Traders that are reactive often just chase the spikes in price that results directly from the stock split announcement, whereas, the more strategic investor may be more likely to build a position in advance of the announcement to take advantage of the price run-up. Insider buying, and monitoring sell-side research can usually help one establish a timing for their entry.

Liquidity And Trading Volume

For most schemes, there will still be a high volume post-split that creates tighter bid-ask spreads from high trading volume for the purposes of making a more efficient execution. However, after a few weeks of splits, there can be false breakouts as trading volume normalizes.

Long-Term Growth

Splitting stock won’t enhance earnings; it merely changes the number of shares circulating in the market. Value comes from developing different revenue streams, growing profit margin, and developing sustainable development practices – all areas that LULU has exceeded expectations historically.

FAQ 

What Is A Stock Split? 

A stock split is a corporate action that increases the number of shares outstanding while decreasing the price proportionally compliant with market cap. 

Why Did Lululemon Announce Split? 

Announcing a stock split, the company was looking to increase liquidity, broaden retail access, and communicate positivity on the company’s long-term growth prospect.

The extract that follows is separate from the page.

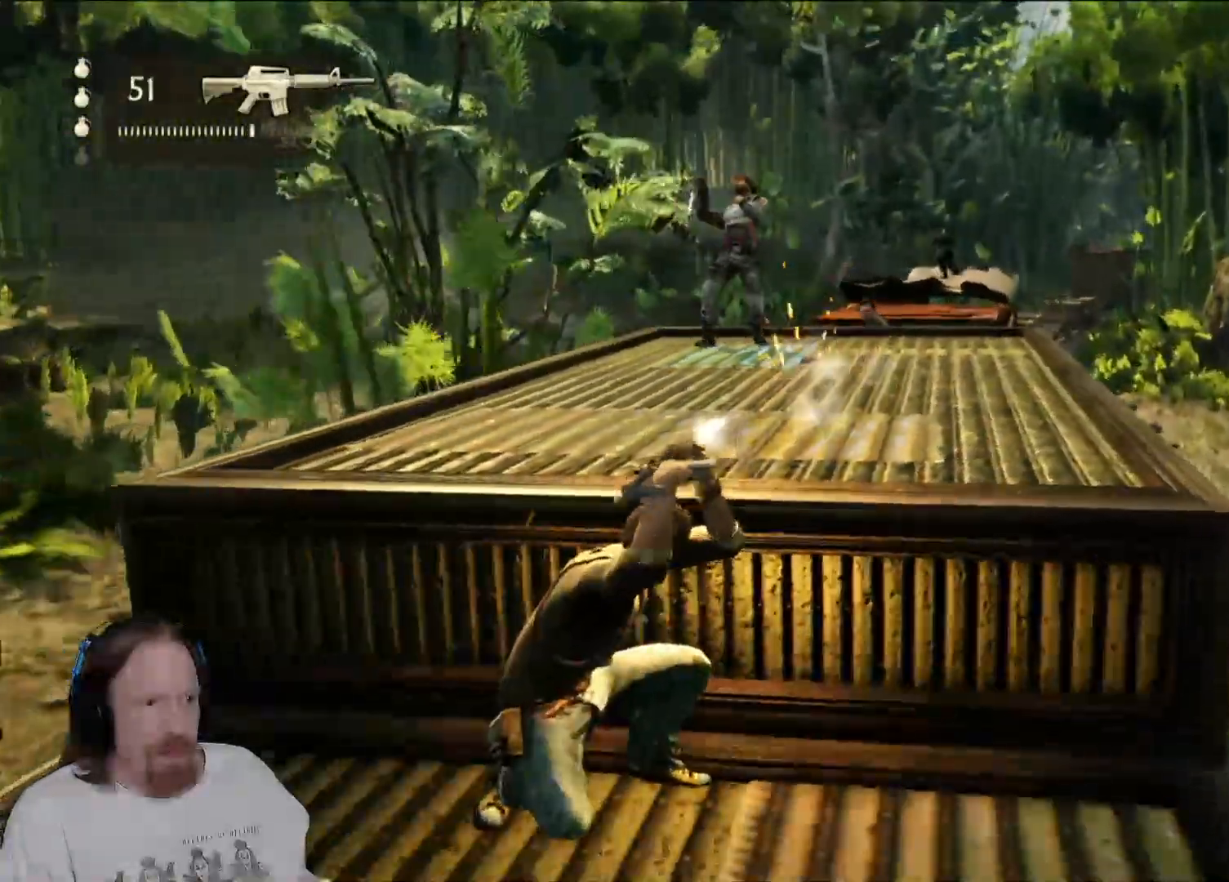
{"dt_ms": 1000, "buttons": [], "left_stick": "center", "right_stick": "center", "events": [[467, "right_stick", "right"], [783, "right_stick", "center"]]}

How Will Share Counts Be Changed? 

In June 2024, for example, shareholders received four shares for each share that they owned as a result of the split, or now four times the number of previous shares.

Are There Any Tax Implications? 

A company’s split does not create any immediate tax event. Adjusted basis will be adjusted proportionately. Tax advice should always be sought from a tax advisor. 

Are There Future Splits Possible? 

Management has not confirmed if there will be future splits, but if the price per share continues to appreciate on the balance sheet, the company may do a stock split again in the future.

Full Press Release 

For a full press release please refer to the Lululemon press release from June 10, 2024 and signing-related SEC periodic filing forms on 8-K. 

Forward-Looking Statements 

Management makes certain projections about future events, and certain forward-looking language, which is subject to risks and uncertainties. Actual results may differ materially due to market factors, competitive factors affecting our business, global economic conditions, and other factors.